“I could aim, but I could not fire
Got a bullet to spare, to kill my desire
Who’s calling the shots – one of us must make the peace
To have or to have not, the fire has got to cease…
I’m loaded, don’t know where to point this thing
It’s a sin how we hit where it hurts…….” ~ Sade – War Of The Hearts (Promise)
I’ve found that when I blog, it’s usually done out of the present emotion. I blog when something good happens to me. I blog when something confuses me and I need answers. I blog when I feel like being comical and want to make people laugh, well, at least those that actually READ this (and that wouldn’t be too many people). I found that the only time I don’t blog is when I’m angry or hurt. To a fault, I’m an emotional guy. This is a personality FLAW. There’s not really a place in this world for an emotional GUY!! What a horrible double standard by the way. Women are allowed to be “emotional”. We actually EXPECT them to be, but when it comes to guys, that stuff won’t fly. But more and more guys are being open with their feelings and emotions. Looks like the girls fall for it initially, but don’t do it too many times gentlemen. One too many cries and you’ll be viewed as a “pussy” or, simply put, a punk bitch. Is it fair? Not hardly. No one said it would be fair. It was never a fair fight to begin with. I digress…..
So, this will be a first for me. I’m in my feelings and I’m blogging. Or “journaling”. Honestly, what’s the difference? If I don’t give you any useful information, is it considered a peek into my personal life? I could have just put that on Facebook. Well, I personally think FB is outta control. I don’t frequent FB as often as I used too. It’s no longer safe. It used to be so that on YOUR page, YOU could say whatever YOU wanted to say about whatever was on YOUR mind. Now, if you do that very thing, you’re subject to the wrath of whomever is reading your status and thinks you’re talking about them. That’s when all the drama starts. Yeah, FB is full of drama. That’s why I steer clear of FB if I’m “in my feelings”. But why am I in my feelings and willing to put it all out there for the world to see?? Quite honestly,
I don’t have anywhere else to go with it…

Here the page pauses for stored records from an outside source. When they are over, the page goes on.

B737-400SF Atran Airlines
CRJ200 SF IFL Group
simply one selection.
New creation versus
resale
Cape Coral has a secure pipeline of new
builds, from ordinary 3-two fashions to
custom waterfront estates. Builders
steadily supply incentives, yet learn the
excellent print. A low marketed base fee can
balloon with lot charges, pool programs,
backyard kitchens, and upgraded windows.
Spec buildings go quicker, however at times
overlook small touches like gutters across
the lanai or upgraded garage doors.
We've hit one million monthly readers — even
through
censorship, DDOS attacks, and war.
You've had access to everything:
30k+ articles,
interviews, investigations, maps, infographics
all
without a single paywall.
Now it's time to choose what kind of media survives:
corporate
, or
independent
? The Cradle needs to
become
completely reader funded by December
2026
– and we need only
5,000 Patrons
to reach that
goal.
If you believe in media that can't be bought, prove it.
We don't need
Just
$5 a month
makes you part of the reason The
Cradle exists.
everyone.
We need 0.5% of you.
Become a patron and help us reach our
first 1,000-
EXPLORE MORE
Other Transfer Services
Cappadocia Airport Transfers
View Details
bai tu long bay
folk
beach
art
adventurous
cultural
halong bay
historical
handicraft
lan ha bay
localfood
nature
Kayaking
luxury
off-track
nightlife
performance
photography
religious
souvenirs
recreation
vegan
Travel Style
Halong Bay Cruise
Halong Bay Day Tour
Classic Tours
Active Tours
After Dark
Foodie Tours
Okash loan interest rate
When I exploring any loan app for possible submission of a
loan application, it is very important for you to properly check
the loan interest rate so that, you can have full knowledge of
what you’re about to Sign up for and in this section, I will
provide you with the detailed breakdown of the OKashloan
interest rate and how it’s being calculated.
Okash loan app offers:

I’ve been a Christian for as long as I can remember. I know the Bible, I believe there IS a God, I believe that SAME God sent his only son, Jesus, to become a living sacrifice and cleanse us from our sins, and that through Him, we would be saved. I believe there’s no place that I can go that God won’t be. He is everywhere, sees everything, and knows everyone. And even in all that, I feel like God and I are SO far apart. Why? Because emotionally, I’m getting my butt whupped. Even with my Christian beliefs, I’m also a very emotional being. I love to be held; I love to hold people (well, the one I love anyway); a physical interaction (amongst the spiritual and emotional) is what moves me…but that’s been missing. Missing to the point where I would like to send out an Amber Alert. So much has happened to me lately, I’m wondering if I’ve been TOO emotional all these years. I feel like I’ve given a LOT of myself over the years, but haven’t gotten that same in return. Yes, I feel slighted. Or have I been expecting too much from people?
Most will not agree with what I’m about to say here, but after being in this situation more times than I care to admit (and it’s my own fault), I have to change my way of thinking. No, it’s not good to totally expose yourself to ANYONE. You have to protect yourself from those that could potentially take advantage of you. And no, not everyone has evil intentions, but who can you trust?? You don’t know who you’re dealing with at first glance, and even after several hundred glances, you STILL don’t know. People do a good job masking who they really are. We’re ALL GOOD at it. WE – yes, I admit it too, because you want to put on a good show and impress that special someone. But always remember – when it comes to the heart, you’re always – ALWAYS – going to be at war. And if you’re like me, you get sick of losing that battle…that war of the hearts.